Monday, September 27, 2010

What If I Just Kept On Driving?

I can’t do this anymore. Not at my age. Speeding around the country to endless meetings, trying to charm people whose names I can only just remember, so that I’ll meet my sales targets. And motorway service stations. I’m so unutterably sick of motorway service stations; of the crap, overpriced food and the staff who look as bored and apathetic as I feel. I’ve had enough of it. Leave this nonsense to the young turks who still think they can achieve something and be someone by flogging tat to strangers.

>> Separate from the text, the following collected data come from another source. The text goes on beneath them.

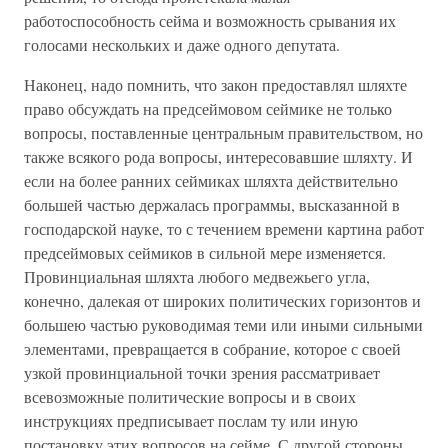
работоспособность сейма и возможность срывания их
голосами нескольких и даже одного депутата.
Наконец, надо помнить, что закон предоставлял шляхте
право обсуждать на предсеймовом сеймике не только
вопросы, поставленные центральным правительством, но
также всякого рода вопросы, интересовавшие шляхту. И
если на более ранних сеймиках шляхта действительно
большей частью держалась программы, высказанной в
господарской науке, то с течением времени картина работ
предсеймовых сеймиков в сильной мере изменяется.
Провинциальная шляхта любого медвежьего угла,
конечно, далекая от широких политических горизонтов и
большею частью руководимая теми или иными сильными
элементами, превращается в собрание, которое с своей
узкой провинциальной точки зрения рассматривает
всевозможные политические вопросы и в своих
инструкциях предписывает послам ту или иную
постановку этих вопросов на сейме. С другой стороны,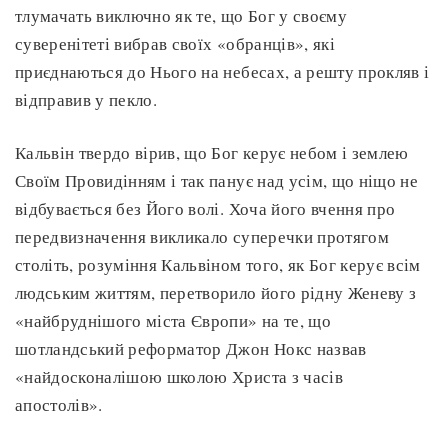
тлумачать виключно як те, що Бог у своєму
суверенітеті вибрав своїх «обранців», які
приєднаються до Нього на небесах, а решту прокляв і
відправив у пекло.
Кальвін твердо вірив, що Бог керує небом і землею
Своїм Провидінням і так панує над усім, що ніщо не
відбувається без Його волі. Хоча його вчення про
передвизначення викликало суперечки протягом
століть, розуміння Кальвіном того, як Бог керує всім
людським життям, перетворило його рідну Женеву з
«найбруднішого міста Європи» на те, що
шотландський реформатор Джон Нокс назвав
«найдосконалішою школою Христа з часів
апостолів».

I woke up this morning with the prospect of a drive to Gillingham ahead of me. I mean, Gillingham. If ever a town was guaranteed to instil existential ennui in a man, Gillingham is it. And as I curse my way out of bed, I’m struck by a vague sense of low-grade pointlessness. I look around me. I survey my one-bedroom kingdom. Simple, functional, devoid of all the feminine trinkets that made the old place feel like home. I’m about to leave this expensive but soulless apartment to drive a featureless road to a depressing town, to do a job I no longer have any passion for. I’ll earn my money and give half of it away to a woman who treats me with cool, morally-superior politeness, so that a teenage girl who despises me can continue to feed her £200 a month retail habit. Is this what it’s all come to?

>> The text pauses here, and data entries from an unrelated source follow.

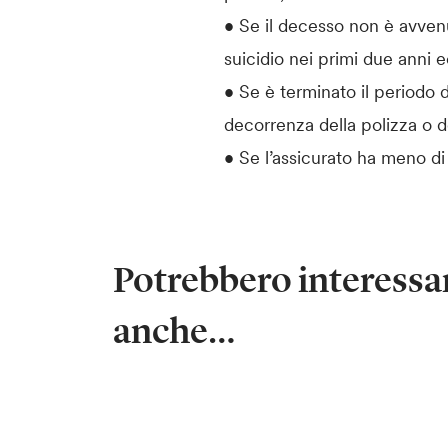
• Se il decesso non è avvenut
suicidio nei primi due anni e
• Se è terminato il periodo d
decorrenza della polizza o d
• Se l’assicurato ha meno d
Potrebbero interessar
anche…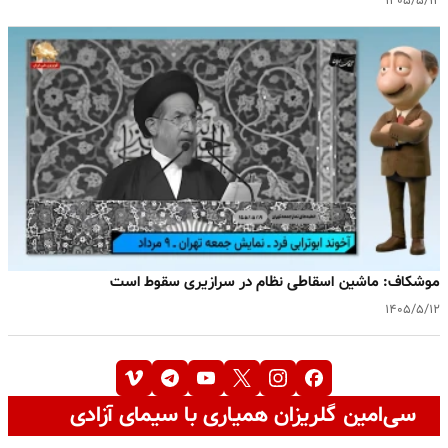
۱۴۰۵/۵/۱۲
موشکاف: ماشین اسقاطی نظام در سرازیری سقوط است
۱۴۰۵/۵/۱۲
سی‌امین گلریزان همیاری با سیمای آزادی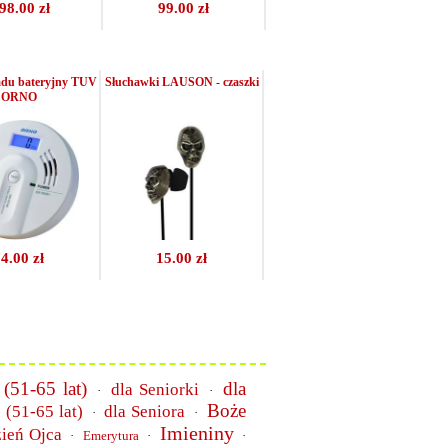
98.00 zł
99.00 zł
adu bateryjny TUV
Słuchawki LAUSON - czaszki
ORNO
4.00 zł
15.00 zł
 (51-65 lat)
dla
dla Seniorki
·
·
Boże
 (51-65 lat)
dla Seniora
·
·
Imieniny
ień Ojca
·
Emerytura
·
·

My mind begins to drift. I picture the journey to Gillingham in my mind, and I start to wonder, what if I just kept on driving? What if I carried on past Gillingham to Dover and got on a ferry? How difficult would it be to find a quiet little town somewhere in Brittany and start again? How long would it take before anyone noticed I was missing?

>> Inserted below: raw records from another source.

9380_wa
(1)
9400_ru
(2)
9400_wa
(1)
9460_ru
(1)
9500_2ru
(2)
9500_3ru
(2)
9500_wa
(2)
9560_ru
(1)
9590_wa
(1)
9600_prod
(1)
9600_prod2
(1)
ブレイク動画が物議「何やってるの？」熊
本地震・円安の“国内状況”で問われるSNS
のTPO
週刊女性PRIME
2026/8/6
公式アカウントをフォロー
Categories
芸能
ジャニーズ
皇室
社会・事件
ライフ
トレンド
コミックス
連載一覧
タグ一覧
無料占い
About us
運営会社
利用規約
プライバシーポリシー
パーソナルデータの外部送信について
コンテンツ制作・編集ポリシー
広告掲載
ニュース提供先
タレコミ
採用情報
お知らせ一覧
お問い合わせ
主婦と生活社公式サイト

I’m still daydreaming when I slump into the driver’s seat and start the engine. Thin, wintry sunshine starts to struggle through the clouds, so I pull down the sun visor. As I do that, something drops onto the floor at my feet. I fumble around and find a folded piece of paper. When I open it up, I’m greeted by Camilla’s florid but precise handwriting:

Dear Dad,

Whatever Mum says, I still think you’re alright. Have a nice day.

Love

Camilla

She signed off with one of those colon-and-bracket things that’s supposed to look like a smiley face. And actually, I am smiling now. God knows why. It’s an off-hand one-line note, written on the back of an envelope. Hardly a warm and effusive hymn of praise from an adoring daughter. But for some reason, I find myself smiling. Even with Gillingham, motorway service stations and meaningless clients to contend with, for some reason that note makes it worth my trouble not to disappear.